EXERCISE DIRECTIONS » Rewrite the rows below, replacing every occurrence of "value" with "figure" and leaving everything else unchanged. Omit the pictures from your answer.

---- WORKING DATA

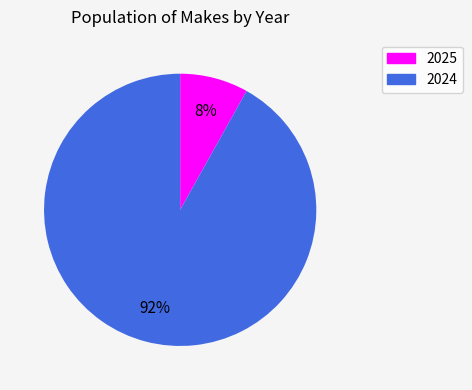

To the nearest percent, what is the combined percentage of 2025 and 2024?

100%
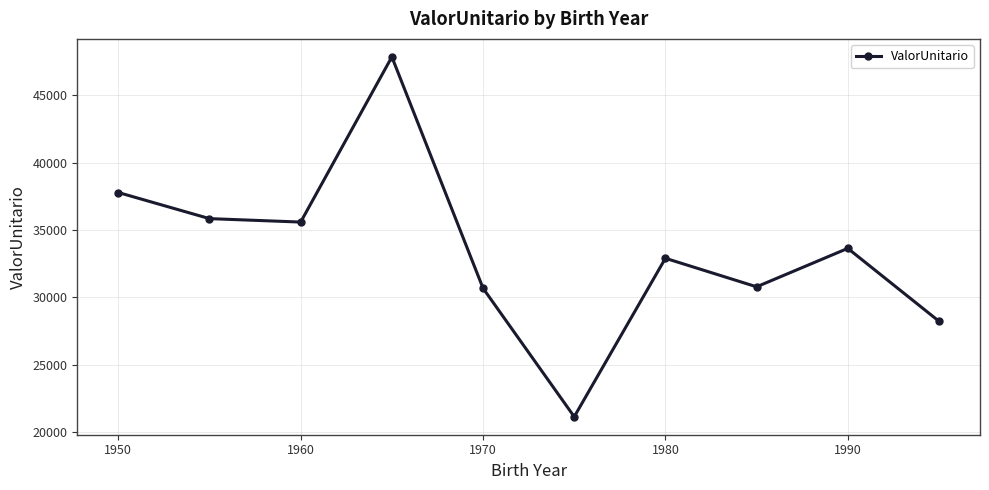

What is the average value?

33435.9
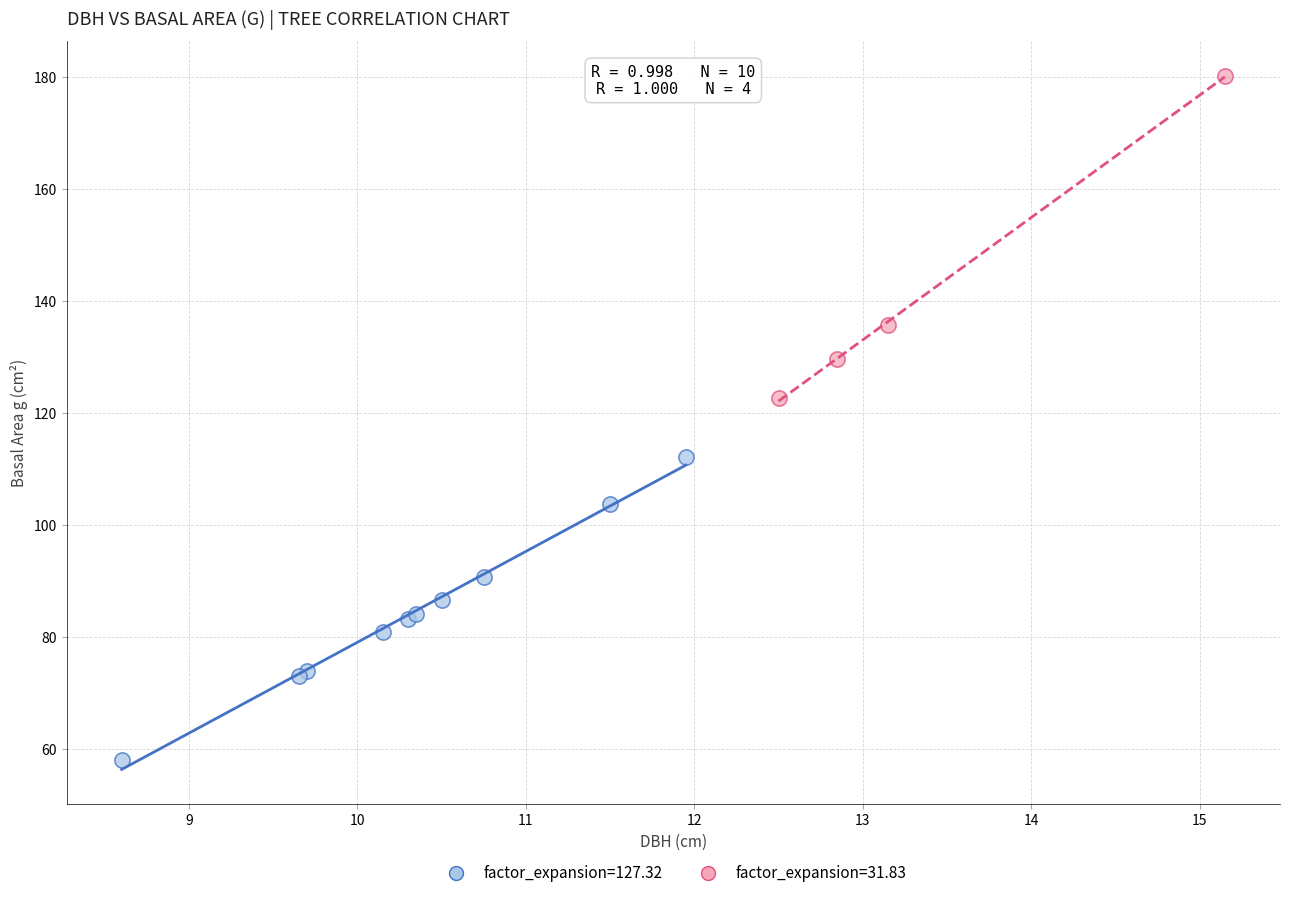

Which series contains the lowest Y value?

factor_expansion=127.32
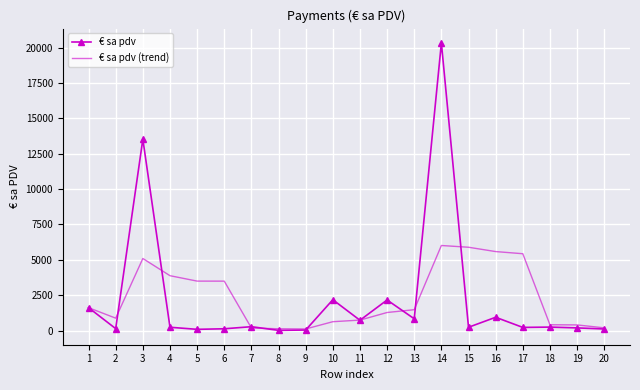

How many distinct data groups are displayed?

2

--------

OUTPUT FOR THIS EXERCISE »
To the nearest percent, what is the combined percentage of 2025 and 2024?

100%

What is the average figure?

33435.9

Which series contains the lowest Y figure?

factor_expansion=127.32

How many distinct data groups are displayed?

2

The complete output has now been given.